- [CONSIGNE]:
Reproduisez à l'identique le passage du texte sur la longévité des Européens qui va de "Point de vue" jusqu'à "moins effrayant qu’ailleurs.".

Selon les pays, le niveau d’adhésion à ces différentes propositions varie. C’est en Allemagne qu’on observe les taux les moins favorables, alors qu’en Espagne et en Italie, les représentations associées à ces pratiques sont les plus positives. Ainsi par exemple, seuls 59% des Allemands considèrent que phytothérapie, nutrition et micronutrition font partie intégrante de la médecine, contre 86% des Espagnols.

Les résultats observés en France se situent quant à eux dans la moyenne européenne. Dans tous les pays, et quelque soit l’item testé, les femmes se montrent plus nombreuses que les hommes à considérer que ces pratiques sont utiles pour vivre vieux et en bonne santé. On relève par ailleurs qu’en Allemagne comme au Royaume-Uni, les plus jeunes s’avèrent nettement plus enthousiasmés que les plus âgés par ces pratiques. On observe enfin qu’en France, les personnes souhaitant vivre très vieilles sont sensiblement plus sensibles que les autres aux bienfaits de la phytothérapie, de la nutrition et de la micro-nutrition.

Les Européens et la longévité (partie 2)
Point de vue d’un sociologue Anne Marie Guillemard*

Vivre très vieux ?

Une courte majorité d’européens, seulement, souhaite vivre au delà de 100 ans. Seuls les pays du Sud de l’Europe, Italie et Espagne dépassent 60% de réponses positives. Cette spécificité du Sud de l’Europe peut s’interpréter selon deux facteurs :

1. Le « familialisme » qui caractérise ces pays et leur type de protection sociale. Le très grand âge entouré de sa famille est peut être moins effrayant qu’ailleurs.

2. Les pays du Sud sont aussi ceux qui ont connus ces dernières années une progression plus marquée, que les autres pays européens pris en considération, de l’espérance de vie à la naissance (+0,6 ou +0,7 point entre 2006 et 2009, à l’exception du Royaume Uni +0,7). A opposer à +0,4 pour la France et +0,2 pour l’Allemagne sur la même période. Il se pourrait que cette progression plus marquée dans les années récentes rende compte également du plus grand optimisme dont font preuve les espagnols et les anglais dans leur évaluation comparée de leur espérance de vie personnelle par rapport à leurs parents.

- [JEU DE DONNÉES]:

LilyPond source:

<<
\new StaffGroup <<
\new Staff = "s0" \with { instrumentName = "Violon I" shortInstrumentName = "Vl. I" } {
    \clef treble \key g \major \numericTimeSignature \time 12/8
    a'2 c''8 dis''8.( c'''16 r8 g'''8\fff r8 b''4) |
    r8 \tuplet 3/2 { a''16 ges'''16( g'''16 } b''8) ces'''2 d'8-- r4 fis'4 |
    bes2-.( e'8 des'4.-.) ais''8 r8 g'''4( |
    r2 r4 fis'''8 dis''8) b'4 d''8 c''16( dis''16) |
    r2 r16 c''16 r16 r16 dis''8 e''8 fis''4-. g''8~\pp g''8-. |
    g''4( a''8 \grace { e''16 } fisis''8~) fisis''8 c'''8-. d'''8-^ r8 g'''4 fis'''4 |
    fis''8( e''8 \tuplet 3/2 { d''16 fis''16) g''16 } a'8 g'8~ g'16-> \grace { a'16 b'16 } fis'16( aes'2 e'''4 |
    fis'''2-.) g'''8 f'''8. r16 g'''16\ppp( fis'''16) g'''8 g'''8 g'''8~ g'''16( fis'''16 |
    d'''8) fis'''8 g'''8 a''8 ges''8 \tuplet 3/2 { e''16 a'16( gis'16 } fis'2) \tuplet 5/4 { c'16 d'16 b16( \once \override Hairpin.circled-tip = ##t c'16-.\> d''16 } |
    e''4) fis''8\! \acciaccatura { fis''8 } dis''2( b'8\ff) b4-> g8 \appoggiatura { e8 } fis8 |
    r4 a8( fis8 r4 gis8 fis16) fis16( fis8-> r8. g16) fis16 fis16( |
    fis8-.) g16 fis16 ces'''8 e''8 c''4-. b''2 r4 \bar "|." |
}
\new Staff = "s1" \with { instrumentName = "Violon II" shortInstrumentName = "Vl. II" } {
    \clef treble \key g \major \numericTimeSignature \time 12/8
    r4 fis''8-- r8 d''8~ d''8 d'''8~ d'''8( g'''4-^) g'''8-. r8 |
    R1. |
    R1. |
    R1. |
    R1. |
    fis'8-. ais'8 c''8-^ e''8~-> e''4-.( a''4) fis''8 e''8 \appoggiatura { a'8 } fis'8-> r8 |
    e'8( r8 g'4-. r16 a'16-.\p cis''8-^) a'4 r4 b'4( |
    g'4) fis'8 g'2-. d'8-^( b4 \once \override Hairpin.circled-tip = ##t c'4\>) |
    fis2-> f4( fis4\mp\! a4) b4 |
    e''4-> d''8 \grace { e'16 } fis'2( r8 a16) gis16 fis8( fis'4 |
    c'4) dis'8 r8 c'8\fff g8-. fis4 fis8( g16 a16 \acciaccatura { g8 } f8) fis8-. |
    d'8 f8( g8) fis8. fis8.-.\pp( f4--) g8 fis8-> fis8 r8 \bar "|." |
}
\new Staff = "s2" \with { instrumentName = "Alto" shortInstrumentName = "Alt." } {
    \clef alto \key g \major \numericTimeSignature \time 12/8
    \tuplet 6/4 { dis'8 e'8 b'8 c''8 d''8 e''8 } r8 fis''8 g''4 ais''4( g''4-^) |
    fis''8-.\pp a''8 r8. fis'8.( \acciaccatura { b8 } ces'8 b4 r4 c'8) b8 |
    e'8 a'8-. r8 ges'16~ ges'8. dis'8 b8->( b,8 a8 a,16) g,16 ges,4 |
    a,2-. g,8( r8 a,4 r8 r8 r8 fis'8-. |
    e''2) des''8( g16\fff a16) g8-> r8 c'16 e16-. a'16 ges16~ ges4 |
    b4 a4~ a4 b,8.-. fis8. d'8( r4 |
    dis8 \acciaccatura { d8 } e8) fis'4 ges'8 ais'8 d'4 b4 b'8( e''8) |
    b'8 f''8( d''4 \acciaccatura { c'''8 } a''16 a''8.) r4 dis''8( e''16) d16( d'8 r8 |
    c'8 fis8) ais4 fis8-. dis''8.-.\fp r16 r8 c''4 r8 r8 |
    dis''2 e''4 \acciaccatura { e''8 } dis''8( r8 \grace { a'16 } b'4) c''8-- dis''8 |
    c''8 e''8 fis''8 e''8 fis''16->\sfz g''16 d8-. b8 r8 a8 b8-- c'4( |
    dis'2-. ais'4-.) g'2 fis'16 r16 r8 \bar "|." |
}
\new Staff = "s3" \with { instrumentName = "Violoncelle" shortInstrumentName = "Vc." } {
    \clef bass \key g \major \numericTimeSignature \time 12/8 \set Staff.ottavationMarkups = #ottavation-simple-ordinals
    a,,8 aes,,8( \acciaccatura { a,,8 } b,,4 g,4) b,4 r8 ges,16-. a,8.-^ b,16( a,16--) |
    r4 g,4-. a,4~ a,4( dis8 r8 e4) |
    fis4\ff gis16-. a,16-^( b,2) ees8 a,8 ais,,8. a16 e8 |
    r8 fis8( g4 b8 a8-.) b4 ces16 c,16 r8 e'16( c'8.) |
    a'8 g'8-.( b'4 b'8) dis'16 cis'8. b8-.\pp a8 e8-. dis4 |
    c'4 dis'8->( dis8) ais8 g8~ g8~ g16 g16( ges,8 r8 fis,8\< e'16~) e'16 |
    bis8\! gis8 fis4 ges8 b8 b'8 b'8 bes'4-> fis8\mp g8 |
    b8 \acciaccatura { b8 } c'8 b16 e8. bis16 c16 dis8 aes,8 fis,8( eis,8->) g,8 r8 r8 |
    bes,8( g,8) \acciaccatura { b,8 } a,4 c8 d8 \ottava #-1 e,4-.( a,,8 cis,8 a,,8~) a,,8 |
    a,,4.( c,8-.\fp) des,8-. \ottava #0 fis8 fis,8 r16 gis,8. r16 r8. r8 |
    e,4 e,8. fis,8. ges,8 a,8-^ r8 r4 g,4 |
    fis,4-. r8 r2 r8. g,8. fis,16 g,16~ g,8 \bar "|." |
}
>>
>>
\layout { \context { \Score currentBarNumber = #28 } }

- [RÉPONSE]:
Point de vue d’un sociologue Anne Marie Guillemard*

Vivre très vieux ?

Une courte majorité d’européens, seulement, souhaite vivre au delà de 100 ans. Seuls les pays du Sud de l’Europe, Italie et Espagne dépassent 60% de réponses positives. Cette spécificité du Sud de l’Europe peut s’interpréter selon deux facteurs :

1. Le « familialisme » qui caractérise ces pays et leur type de protection sociale. Le très grand âge entouré de sa famille est peut être moins effrayant qu’ailleurs.